DEATH CERTIFICATE

INFANT CALHOUN

Date  24 September 1940
Cert:  21959
Place of Death: County: Knott Co.    City or Town: Lackey, Ky.
Name of Hospital or Institution: Stumbo Memorial Hospital
Length of stay in hospital or community: (blank)
Usual Residence of Deceased: State: Ky.    County: Pike
City or Town:  Joe nancy, Ky.
Full Name:  Infant CALHOUN
If Veteran Name War: (blank)
Social Security No.: (blank)
Sex, Color or Race, Marital Status:  Male, White, Single
Husband or Wife of:  (blank)
Age of husband or wife if alive: (blank)
Birth date of deceased: (blank)
Age: 10 minutes
Birthplace:  Lackey
Occupation:  (blank)
Industry or business: (blank)
Father Name:  Enoch CALHOUN
Father Birthplace:  Pike Co.
Mother Maiden Name:  Martha CAUDILL
Mother Birthplace:  Pike Co.
Informant/Address: Enoch CALHOUN, Joe Nancy, Ky.
Burial Place: Joe Nancy, Ky.
Date:  26 September 1940
Signature of funeral director/Address: G. D. Ryan, Martin, Ky.

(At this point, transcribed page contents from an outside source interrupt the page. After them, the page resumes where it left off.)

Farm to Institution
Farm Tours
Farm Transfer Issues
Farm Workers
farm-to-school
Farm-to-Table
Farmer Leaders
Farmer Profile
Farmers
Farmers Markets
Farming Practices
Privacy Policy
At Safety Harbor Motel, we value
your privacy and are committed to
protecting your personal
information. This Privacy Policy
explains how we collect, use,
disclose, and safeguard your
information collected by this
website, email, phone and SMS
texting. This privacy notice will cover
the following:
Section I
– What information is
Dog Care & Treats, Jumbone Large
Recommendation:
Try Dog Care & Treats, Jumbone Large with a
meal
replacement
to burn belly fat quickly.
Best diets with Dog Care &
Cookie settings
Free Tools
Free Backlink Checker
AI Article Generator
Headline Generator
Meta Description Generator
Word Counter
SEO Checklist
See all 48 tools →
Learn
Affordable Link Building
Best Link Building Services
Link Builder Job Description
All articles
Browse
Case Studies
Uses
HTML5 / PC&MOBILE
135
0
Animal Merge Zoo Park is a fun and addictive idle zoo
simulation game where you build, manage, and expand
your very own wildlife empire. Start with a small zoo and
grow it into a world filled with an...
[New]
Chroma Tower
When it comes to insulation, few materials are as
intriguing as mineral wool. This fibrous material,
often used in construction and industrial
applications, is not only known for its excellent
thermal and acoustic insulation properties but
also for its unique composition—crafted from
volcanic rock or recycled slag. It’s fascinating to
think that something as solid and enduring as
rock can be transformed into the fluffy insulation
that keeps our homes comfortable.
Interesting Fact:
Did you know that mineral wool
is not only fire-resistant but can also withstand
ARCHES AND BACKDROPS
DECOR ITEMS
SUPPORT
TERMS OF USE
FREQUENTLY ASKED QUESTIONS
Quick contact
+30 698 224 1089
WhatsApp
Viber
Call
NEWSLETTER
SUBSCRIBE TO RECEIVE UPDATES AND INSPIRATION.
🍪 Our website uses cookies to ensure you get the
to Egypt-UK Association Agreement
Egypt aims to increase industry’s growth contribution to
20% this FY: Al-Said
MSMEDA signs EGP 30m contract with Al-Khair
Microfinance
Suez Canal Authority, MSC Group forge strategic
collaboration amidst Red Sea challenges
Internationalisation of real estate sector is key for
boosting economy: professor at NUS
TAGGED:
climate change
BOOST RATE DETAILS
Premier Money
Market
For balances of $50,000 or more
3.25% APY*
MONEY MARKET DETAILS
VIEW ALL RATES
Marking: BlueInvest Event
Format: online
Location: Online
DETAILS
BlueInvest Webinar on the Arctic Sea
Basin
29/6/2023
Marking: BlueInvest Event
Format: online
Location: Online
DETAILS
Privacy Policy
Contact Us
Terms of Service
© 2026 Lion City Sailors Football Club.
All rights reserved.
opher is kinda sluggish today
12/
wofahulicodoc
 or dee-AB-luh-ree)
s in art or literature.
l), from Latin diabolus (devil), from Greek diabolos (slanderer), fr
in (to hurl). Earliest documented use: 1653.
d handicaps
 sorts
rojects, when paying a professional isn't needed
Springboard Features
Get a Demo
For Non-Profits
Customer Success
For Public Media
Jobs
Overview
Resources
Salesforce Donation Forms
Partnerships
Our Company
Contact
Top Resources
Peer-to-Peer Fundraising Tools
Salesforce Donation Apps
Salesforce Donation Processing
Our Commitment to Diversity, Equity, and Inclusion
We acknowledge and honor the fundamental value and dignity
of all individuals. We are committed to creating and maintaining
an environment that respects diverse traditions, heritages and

Date received by local registrar:  30 September 1940
Registrar's Signature:  Macie Miller
Date of Death:  24 September 1940
I hereby certify that I attended deceased from 24 September 1940 to 24 September 1940, that I last saw him alive on 24 September 1940, and that death occurred on the date stated above at 8:30 p.m.
Immediate cause of death: Failure (illegible)
Duration: (blank)
Due to: Congenital Debility
Major findings of operations: (blank)
Accident, suicide, or homicide: (blank)
Date of occurrence: (blank)
Where did injury occur: (blank)
While at work: (blank)
Means of injury: (blank)
Signature & Address: W. L. Stumbo, Lackey, Ky.